Managing risk involves addressing the possibility of more than one failure at a time.
Cascading or multiple failures must be considered during risk assessments to ensure hazard controls are adequate. STS-90 Neurolab, the final Spacelab mission, experienced several on-orbit animal habitat hardware failures and problems. Launched aboard the Space Shuttle Columbia in April 1998, the mission focused on the effects of microgravity on one of the most complex and least understood parts of the human body – the nervous system. Primary goals were to conduct basic research in neurosciences and expand understanding of how the nervous system develops and functions in space.
The mission was an overall success, but multiple hardware issues and failures presented challenges. The risks or potential problems associated with these failures were assessed as if they were isolated and unrelated. However, the primary mitigation approach to these risks required a common control, namely the crew’s intervention. The risk of having simultaneous multiple failures was not considered and the mitigation approach proved to be inadequate since the crew’s time was already limited due to the complicated nature of the mission.

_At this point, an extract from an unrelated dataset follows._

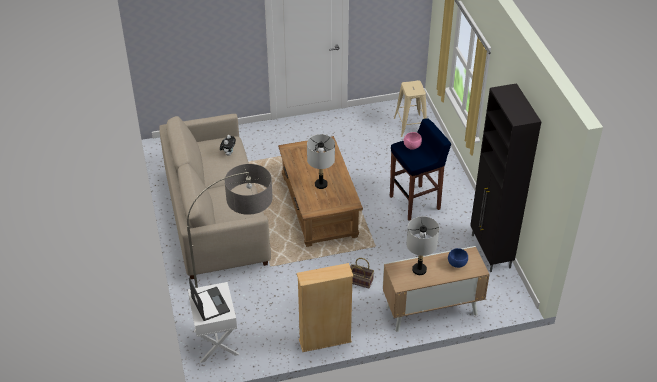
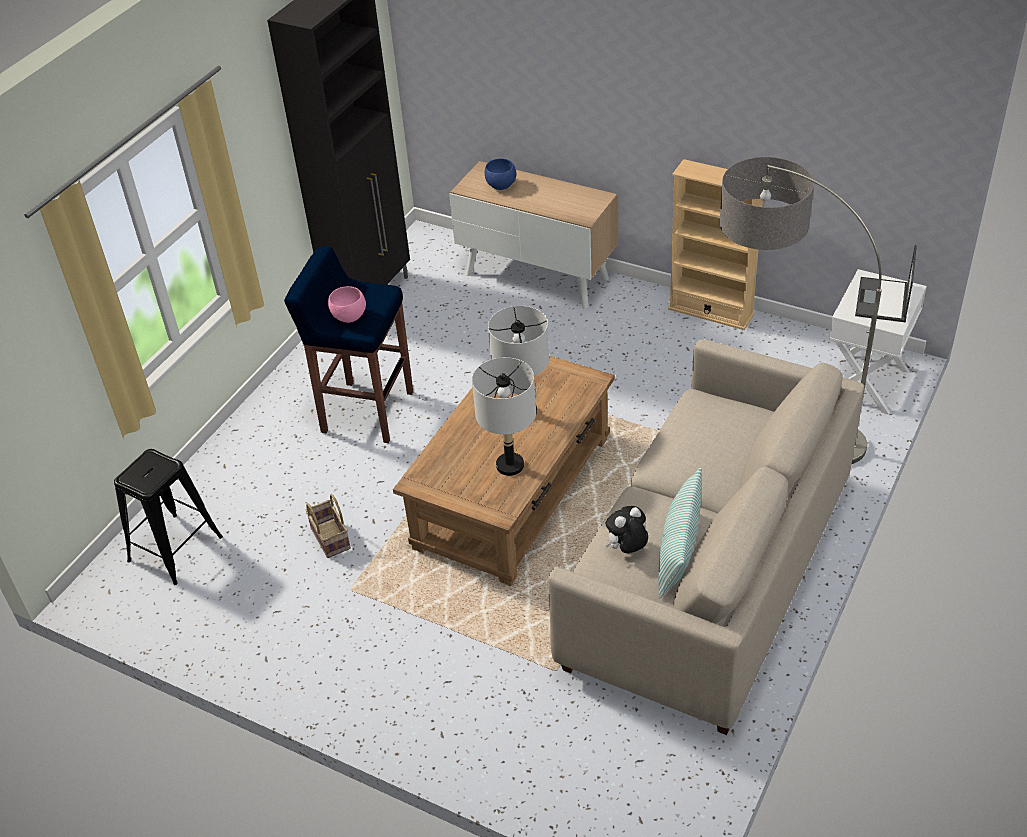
camera: 135 degrees left, 0 degrees up
basket [350,258,374,289] -> basket moved to [305,494,351,558]
beige stool [394,80,427,137] -> black stool [114,449,223,585]
grey table lamp [406,216,439,275] -> grey table lamp moved to [472,357,536,476]
none -> pillow [658,467,702,598]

Ames Research Center CKO Donald Mendoza on the importance of this lesson learned:
Widely considered to be one of the most ambitious scientific missions NASA has ever flown, Neurolab was an extraordinary 16-day flight dedicated to researching the brain and nervous system. It also served as a prime example of how a series of “minor, acceptable” risks have the potential to cascade to “unacceptable” levels.

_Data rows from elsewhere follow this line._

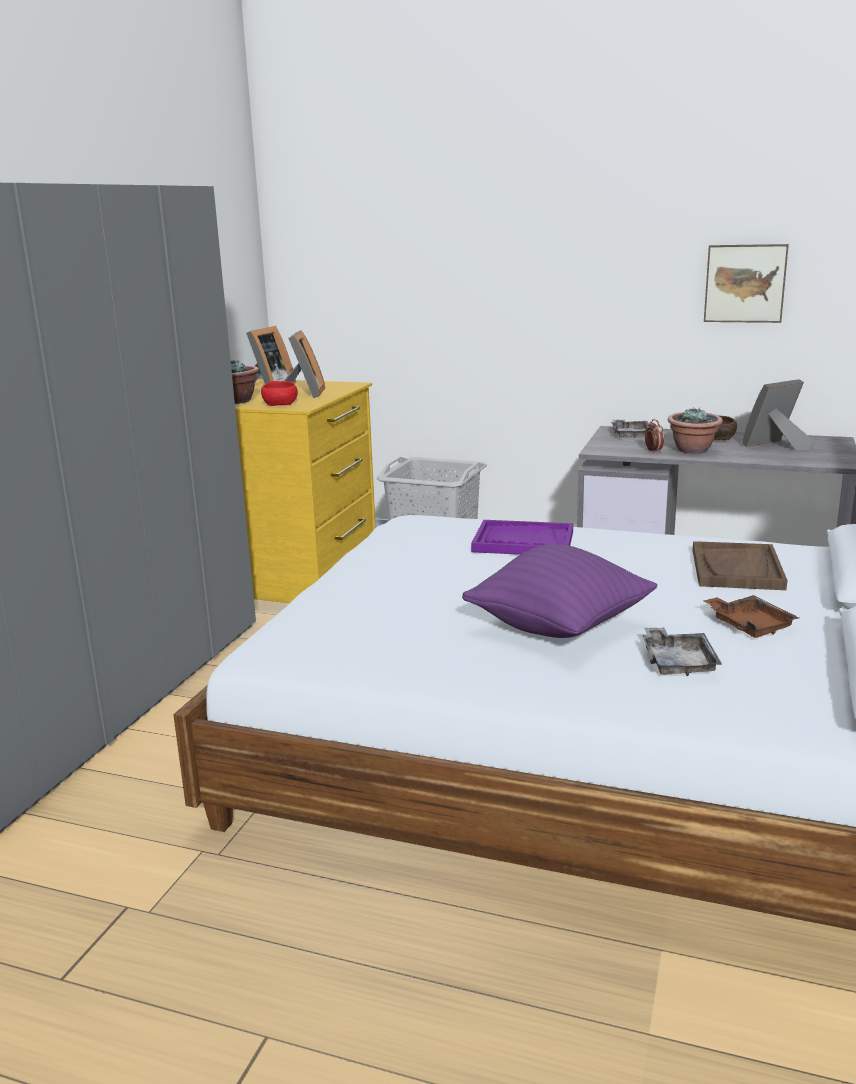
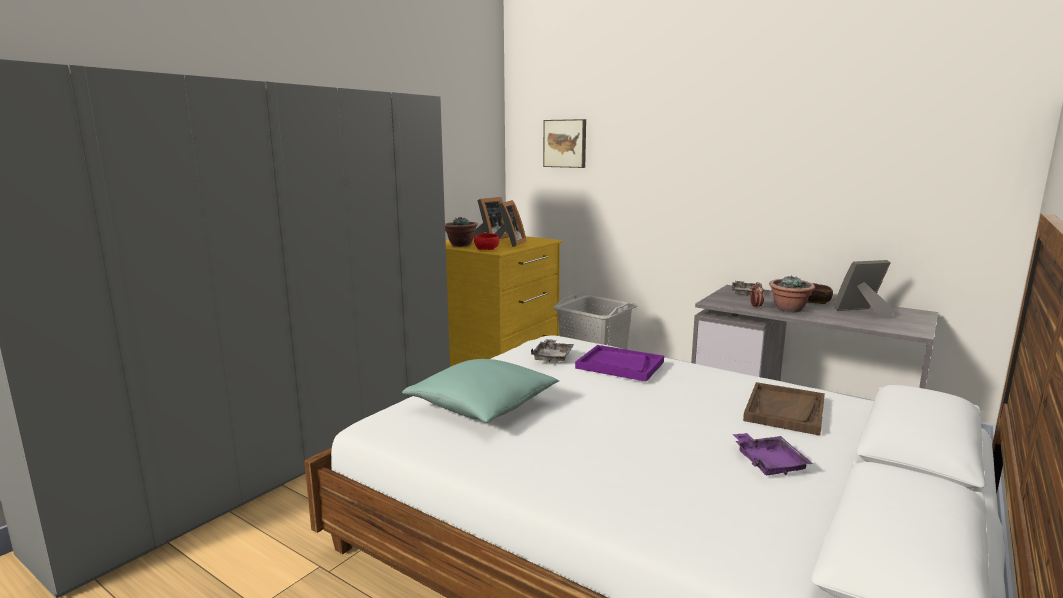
camera: 15 degrees right, 5 degrees down
purple pillow [462,544,657,638] -> none
grey tray [642,627,722,676] -> grey tray moved to [531,339,574,362]
brown tray [703,595,799,638] -> purple tray [732,433,813,475]
picture [704,244,789,323] -> picture moved to [543,119,586,168]
none -> turquoise pillow [402,359,559,423]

Risk assessments that consider only individual failures frequently rely on human intervention as a mitigation. However, in complex, time-intensive missions, humans can quickly become overloaded. The lessons learned from Neurolab are broadly applicable in nearly every failure scenario that requires human intervention.

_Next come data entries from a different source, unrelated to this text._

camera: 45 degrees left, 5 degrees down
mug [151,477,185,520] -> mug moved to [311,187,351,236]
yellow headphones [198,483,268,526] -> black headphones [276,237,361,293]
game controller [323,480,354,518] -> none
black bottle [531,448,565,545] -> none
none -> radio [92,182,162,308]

- Multiple independent projects that come together for flight are typically treated as independent subsystems, each with their own risks. Those subsystems must subsequently be re-evaluated as a single, integrated system.
- When evaluating potential hardware failures, it is important to run multiple scenarios, including combinations of “high probability” failures. Consider what would happen if these were compounded by a “low probability, high severity” failure.
- Simulate whenever possible. Include extenuating circumstances such as fatigue, uncomfortable physical positions and even persistent, blaring alarms.
- When planning missions, strategically combine time-consuming, physically taxing experiments with those that require little or no intervention.
- Prioritize failure modes before they happen, and prepare appropriate checklists. Encourage reliance on automation when practical to lighten cognitive load.